Ankara’nın Keçiören İlçesi Etlik Mahallesi Dr. General Tevfik Sağlam Caddesi 172 numarada ki bağevi Ankara Büyükşehir Belediyesi tarafından tarihi dokusu değiştirilerek BELMEK (Ankara Büyükşehir Belediyesi Meslek Edindirme Kurslarına) haline dönüştürülerek kullanılmaya başlandı. Söylenenlere göre Atatürk’ün bağevi olan yapı eski günlerden bu yana dış yapısı olarak değişikliklere uğratıldı. 1960 – 65 yıllarda Türkiye İş Bankası’nın lojmanı olarak kullanılan tarihi yapı Etlik Emlak Bankası Konutları yapıldığı zamanda yandığı söyleniyor.
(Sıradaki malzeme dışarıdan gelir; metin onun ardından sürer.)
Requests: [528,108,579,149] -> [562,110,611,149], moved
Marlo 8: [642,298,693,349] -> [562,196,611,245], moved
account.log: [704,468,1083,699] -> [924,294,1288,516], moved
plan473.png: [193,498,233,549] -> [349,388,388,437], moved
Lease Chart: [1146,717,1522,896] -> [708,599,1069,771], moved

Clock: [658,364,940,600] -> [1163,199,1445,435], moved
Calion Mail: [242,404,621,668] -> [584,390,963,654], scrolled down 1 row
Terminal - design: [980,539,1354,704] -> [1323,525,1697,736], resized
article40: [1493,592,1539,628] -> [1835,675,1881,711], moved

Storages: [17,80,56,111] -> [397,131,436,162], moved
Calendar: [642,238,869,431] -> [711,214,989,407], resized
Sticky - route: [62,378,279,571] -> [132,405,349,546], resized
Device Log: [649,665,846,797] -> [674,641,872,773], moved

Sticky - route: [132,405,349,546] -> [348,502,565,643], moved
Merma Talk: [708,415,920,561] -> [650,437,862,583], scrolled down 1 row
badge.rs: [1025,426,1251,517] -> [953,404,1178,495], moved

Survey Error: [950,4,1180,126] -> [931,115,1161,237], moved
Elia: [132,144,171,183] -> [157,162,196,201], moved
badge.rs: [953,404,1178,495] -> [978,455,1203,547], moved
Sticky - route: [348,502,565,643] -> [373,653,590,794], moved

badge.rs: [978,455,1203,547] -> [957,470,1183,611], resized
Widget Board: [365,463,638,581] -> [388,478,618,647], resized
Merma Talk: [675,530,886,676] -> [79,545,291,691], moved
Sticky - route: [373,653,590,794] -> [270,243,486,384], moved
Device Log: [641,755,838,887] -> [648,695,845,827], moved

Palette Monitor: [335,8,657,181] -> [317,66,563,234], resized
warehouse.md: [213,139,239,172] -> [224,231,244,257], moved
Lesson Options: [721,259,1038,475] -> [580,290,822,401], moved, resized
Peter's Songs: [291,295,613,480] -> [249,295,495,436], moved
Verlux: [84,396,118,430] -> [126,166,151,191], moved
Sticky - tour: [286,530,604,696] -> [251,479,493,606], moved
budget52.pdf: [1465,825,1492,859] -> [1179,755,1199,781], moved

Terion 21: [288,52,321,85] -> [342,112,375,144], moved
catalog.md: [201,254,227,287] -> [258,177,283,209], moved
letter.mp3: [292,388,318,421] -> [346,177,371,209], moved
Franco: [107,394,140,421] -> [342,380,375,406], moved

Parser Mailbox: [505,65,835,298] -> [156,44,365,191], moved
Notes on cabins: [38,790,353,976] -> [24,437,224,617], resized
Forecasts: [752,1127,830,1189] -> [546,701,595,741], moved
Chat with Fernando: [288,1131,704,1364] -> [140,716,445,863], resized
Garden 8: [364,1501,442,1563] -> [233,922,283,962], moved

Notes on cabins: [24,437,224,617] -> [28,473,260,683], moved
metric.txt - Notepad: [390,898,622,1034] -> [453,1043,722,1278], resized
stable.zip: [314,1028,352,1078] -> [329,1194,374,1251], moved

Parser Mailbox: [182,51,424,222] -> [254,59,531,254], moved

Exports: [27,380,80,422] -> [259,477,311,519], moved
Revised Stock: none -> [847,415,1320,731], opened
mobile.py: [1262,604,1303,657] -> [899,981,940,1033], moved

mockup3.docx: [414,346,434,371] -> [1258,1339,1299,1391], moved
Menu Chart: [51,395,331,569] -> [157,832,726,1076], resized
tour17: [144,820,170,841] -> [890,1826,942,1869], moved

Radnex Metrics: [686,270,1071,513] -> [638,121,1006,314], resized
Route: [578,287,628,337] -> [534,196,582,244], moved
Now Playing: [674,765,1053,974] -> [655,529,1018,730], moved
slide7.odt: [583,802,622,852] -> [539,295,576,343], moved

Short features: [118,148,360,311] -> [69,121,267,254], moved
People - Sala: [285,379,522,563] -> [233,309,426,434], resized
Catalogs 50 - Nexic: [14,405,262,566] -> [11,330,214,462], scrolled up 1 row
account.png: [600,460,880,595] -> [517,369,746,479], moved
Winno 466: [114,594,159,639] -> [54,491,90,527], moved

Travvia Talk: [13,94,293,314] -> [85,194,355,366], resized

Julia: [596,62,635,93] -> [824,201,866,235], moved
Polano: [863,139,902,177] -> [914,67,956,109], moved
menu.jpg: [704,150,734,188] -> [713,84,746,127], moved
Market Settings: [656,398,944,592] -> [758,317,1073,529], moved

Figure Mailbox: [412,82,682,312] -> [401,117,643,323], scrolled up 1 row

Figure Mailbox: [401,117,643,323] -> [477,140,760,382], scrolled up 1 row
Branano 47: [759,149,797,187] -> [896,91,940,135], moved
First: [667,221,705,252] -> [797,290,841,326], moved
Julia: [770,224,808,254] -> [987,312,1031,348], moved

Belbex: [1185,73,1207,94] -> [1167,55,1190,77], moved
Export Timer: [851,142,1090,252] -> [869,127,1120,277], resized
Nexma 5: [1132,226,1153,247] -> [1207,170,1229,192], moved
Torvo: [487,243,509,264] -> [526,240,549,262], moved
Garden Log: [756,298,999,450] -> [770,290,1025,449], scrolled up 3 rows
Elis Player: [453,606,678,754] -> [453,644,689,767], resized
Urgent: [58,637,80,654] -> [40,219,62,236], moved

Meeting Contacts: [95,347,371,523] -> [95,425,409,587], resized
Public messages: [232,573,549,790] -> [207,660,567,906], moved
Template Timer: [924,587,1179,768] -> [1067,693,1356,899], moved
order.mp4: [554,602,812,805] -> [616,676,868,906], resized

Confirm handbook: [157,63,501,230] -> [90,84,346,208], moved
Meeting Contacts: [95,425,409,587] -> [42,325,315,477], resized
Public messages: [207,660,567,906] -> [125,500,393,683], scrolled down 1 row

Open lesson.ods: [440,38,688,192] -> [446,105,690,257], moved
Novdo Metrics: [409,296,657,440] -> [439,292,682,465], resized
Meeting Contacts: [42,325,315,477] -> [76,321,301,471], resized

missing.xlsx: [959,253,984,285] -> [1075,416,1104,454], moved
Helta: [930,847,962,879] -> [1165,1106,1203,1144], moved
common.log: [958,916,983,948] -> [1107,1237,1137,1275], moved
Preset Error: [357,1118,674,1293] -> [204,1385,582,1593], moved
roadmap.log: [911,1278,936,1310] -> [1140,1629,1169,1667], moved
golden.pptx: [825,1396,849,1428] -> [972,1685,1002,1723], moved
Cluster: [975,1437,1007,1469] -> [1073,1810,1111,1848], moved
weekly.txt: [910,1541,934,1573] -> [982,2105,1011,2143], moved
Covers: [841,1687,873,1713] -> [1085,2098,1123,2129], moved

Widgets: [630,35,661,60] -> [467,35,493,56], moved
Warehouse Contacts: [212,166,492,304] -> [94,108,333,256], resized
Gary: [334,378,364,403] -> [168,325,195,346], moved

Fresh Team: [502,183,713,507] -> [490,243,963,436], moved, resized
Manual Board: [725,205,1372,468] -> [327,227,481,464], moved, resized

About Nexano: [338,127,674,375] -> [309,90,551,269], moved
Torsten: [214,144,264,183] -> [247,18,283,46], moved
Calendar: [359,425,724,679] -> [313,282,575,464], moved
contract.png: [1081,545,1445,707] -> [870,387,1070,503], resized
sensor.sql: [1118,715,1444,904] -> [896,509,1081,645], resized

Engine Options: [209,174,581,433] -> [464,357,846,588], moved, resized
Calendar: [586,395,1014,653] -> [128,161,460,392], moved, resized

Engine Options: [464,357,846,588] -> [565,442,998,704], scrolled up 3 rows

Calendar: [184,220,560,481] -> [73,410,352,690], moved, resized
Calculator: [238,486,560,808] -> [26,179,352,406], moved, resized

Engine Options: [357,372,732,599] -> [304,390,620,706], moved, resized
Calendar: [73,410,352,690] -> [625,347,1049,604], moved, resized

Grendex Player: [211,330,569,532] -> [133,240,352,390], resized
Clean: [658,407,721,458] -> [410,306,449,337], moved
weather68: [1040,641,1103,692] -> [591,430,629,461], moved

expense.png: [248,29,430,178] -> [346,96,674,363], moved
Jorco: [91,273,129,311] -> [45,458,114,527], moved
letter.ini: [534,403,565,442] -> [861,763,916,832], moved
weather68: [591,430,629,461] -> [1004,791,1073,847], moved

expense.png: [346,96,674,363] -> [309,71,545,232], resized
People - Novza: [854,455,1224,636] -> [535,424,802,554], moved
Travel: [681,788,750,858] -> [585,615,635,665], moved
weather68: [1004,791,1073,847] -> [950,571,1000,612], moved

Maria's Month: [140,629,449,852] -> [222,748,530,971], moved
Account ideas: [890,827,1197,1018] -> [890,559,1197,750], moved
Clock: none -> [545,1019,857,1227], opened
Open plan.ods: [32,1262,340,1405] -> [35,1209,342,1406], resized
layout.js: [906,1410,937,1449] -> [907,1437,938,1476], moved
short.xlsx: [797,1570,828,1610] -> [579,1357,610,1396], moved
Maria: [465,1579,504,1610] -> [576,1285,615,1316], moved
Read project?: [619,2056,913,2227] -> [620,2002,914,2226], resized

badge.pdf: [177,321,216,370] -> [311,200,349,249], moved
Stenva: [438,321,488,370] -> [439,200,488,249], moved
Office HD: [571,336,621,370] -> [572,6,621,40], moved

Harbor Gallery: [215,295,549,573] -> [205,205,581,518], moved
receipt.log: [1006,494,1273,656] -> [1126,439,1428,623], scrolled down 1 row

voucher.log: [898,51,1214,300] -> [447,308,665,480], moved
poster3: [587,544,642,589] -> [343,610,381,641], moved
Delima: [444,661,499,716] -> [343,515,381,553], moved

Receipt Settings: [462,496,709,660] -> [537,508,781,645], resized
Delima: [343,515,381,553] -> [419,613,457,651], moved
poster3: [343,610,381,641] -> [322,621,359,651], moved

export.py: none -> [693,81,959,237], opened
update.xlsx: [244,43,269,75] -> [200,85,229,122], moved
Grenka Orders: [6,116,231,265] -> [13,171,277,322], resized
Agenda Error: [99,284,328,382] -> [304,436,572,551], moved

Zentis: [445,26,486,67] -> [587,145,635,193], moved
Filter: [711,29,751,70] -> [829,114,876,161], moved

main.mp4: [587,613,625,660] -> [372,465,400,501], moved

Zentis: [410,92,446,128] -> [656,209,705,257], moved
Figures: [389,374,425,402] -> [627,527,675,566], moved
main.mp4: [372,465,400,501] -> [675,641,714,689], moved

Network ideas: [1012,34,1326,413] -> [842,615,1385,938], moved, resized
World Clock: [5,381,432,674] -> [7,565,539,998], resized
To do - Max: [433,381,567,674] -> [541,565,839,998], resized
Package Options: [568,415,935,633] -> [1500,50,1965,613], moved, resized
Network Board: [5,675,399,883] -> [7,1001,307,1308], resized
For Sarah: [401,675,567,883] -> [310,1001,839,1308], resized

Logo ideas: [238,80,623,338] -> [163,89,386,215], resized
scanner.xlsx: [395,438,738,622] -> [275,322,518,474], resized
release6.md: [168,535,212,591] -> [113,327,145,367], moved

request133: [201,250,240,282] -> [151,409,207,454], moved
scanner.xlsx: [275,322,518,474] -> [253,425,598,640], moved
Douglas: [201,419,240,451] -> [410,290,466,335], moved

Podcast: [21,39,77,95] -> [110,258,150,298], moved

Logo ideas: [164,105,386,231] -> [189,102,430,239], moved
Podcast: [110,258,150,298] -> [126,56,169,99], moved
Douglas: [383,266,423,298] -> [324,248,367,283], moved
Aslan tokmaklı işlemeli tarihi bağevinin bahçe kısmında Ankara Büyükşehir Belediyesi’nin yaptığı tarihi bağeviyle uyuşmayan tarihi yapıya zarar vererek ek yapı oluşturulmuştur. Tarihi bağevinin önünde görüntüsüne yakışmayan birde Kulübe bulunuyor. Söylenenlere göre tarihi yapının iç kısmında havuzlu fiskiye bulunuyordu. Günümüzde bu yapıdan eser bulunmamaktadır.